Test coverage and observability at Picnic
Coverage and observability are the unglamorous parts of an engineering org. They don’t get the headlines that performance wins do. But they’re the substrate that makes the headline wins safe. The Picnic team’s 80%+ coverage and Prometheus-everywhere approach is what turned a days-to-detect on-call into a minutes-to-detect one.
Where the team was before
The Picnic backend was Go microservices serving 1M+ users. When I joined the team:
- Coverage was around 35%.
- Prometheus was deployed but few services exported meaningful metrics.
- On-call rota existed but most pages started with a user report, not an automated alert.
- Detection time on real incidents was usually measured in days.
That last bullet was the loudest one. A user reports a problem on Monday; the team finds the root cause on Wednesday; the fix ships on Friday. The latency wasn’t acceptable, and the team knew it.
The coverage push
We didn’t push coverage as a number. The number is gameable — write tests that cover lines without checking behaviour and you hit any target. The push was on three specific shapes:
-
Integration tests for every gRPC handler. Each handler had a test that spun up a real Postgres (via testcontainers), wired the handler against it, and exercised every documented behaviour.
-
Contract tests for every protobuf message.
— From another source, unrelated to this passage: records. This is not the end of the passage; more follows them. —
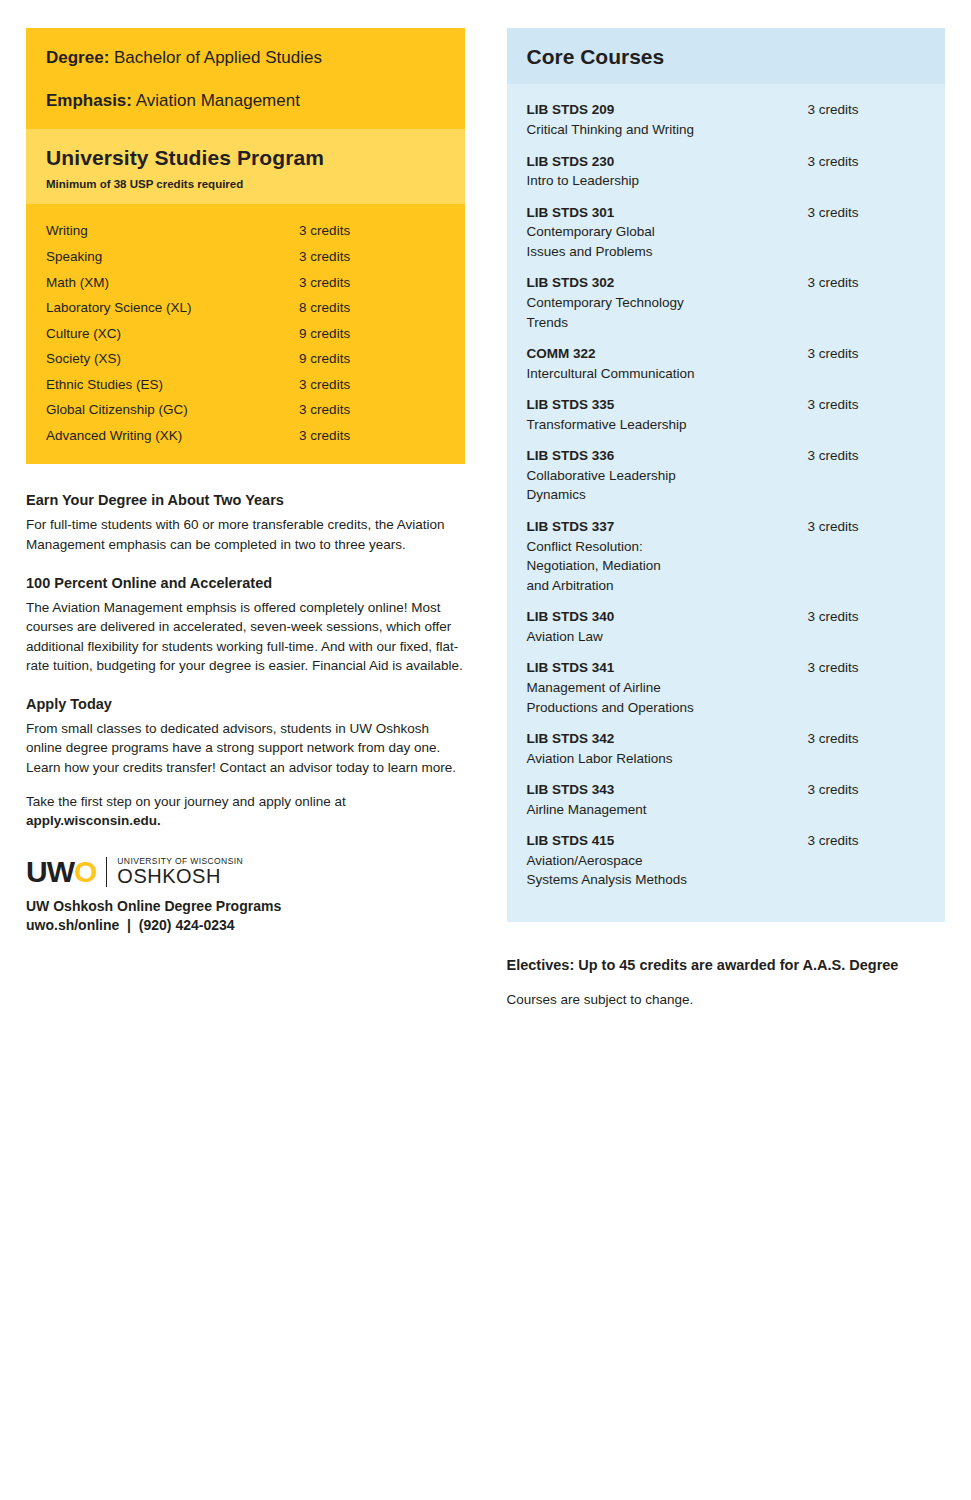Degree: Bachelor of Applied Studies
Emphasis: Aviation Management
University Studies Program
Minimum of 38 USP credits required
| Writing | 3 credits |
| Speaking | 3 credits |
| Math (XM) | 3 credits |
| Laboratory Science (XL) | 8 credits |
| Culture (XC) | 9 credits |
| Society (XS) | 9 credits |
| Ethnic Studies (ES) | 3 credits |
| Global Citizenship (GC) | 3 credits |
| Advanced Writing (XK) | 3 credits |
Earn Your Degree in About Two Years
For full-time students with 60 or more transferable credits, the Aviation Management emphasis can be completed in two to three years.
100 Percent Online and Accelerated
The Aviation Management emphsis is offered completely online! Most courses are delivered in accelerated, seven-week sessions, which offer additional flexibility for students working full-time. And with our fixed, flat-rate tuition, budgeting for your degree is easier. Financial Aid is available.
Apply Today
From small classes to dedicated advisors, students in UW Oshkosh online degree programs have a strong support network from day one. Learn how your credits transfer! Contact an advisor today to learn more.
Take the first step on your journey and apply online at apply.wisconsin.edu.
UWO University of Wisconsin OSHKOSH
UW Oshkosh Online Degree Programs
uwo.sh/online | (920) 424-0234
Core Courses
| LIB STDS 209 Critical Thinking and Writing | 3 credits |
| LIB STDS 230 Intro to Leadership | 3 credits |
| LIB STDS 301 Contemporary Global Issues and Problems | 3 credits |
| LIB STDS 302 Contemporary Technology Trends | 3 credits |
| COMM 322 Intercultural Communication | 3 credits |
| LIB STDS 335 Transformative Leadership | 3 credits |
| LIB STDS 336 Collaborative Leadership Dynamics | 3 credits |
| LIB STDS 337 Conflict Resolution: Negotiation, Mediation and Arbitration | 3 credits |
| LIB STDS 340 Aviation Law | 3 credits |
| LIB STDS 341 Management of Airline Productions and Operations | 3 credits |
| LIB STDS 342 Aviation Labor Relations | 3 credits |
| LIB STDS 343 Airline Management | 3 credits |
| LIB STDS 415 Aviation/Aerospace Systems Analysis Methods | 3 credits |
Electives: Up to 45 credits are awarded for A.A.S. Degree
Courses are subject to change.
A round-trip test that serialised and deserialised every documented field, with edge values (empty strings, nil pointers, max-length strings, unicode that breaks naive validators).
-
Failure injection tests. For every external dependency (database, downstream service), a test that simulated the dependency being slow, broken, or returning garbage. The handler had to respond gracefully.
The coverage number rose to ~80% as a side effect of those three shapes being thorough. The shapes mattered more than the number.
The Prometheus push
The team had a Prometheus deployment but uneven usage. We standardised on a small library that every service used:
metrics := mid.NewMetrics("user_profile")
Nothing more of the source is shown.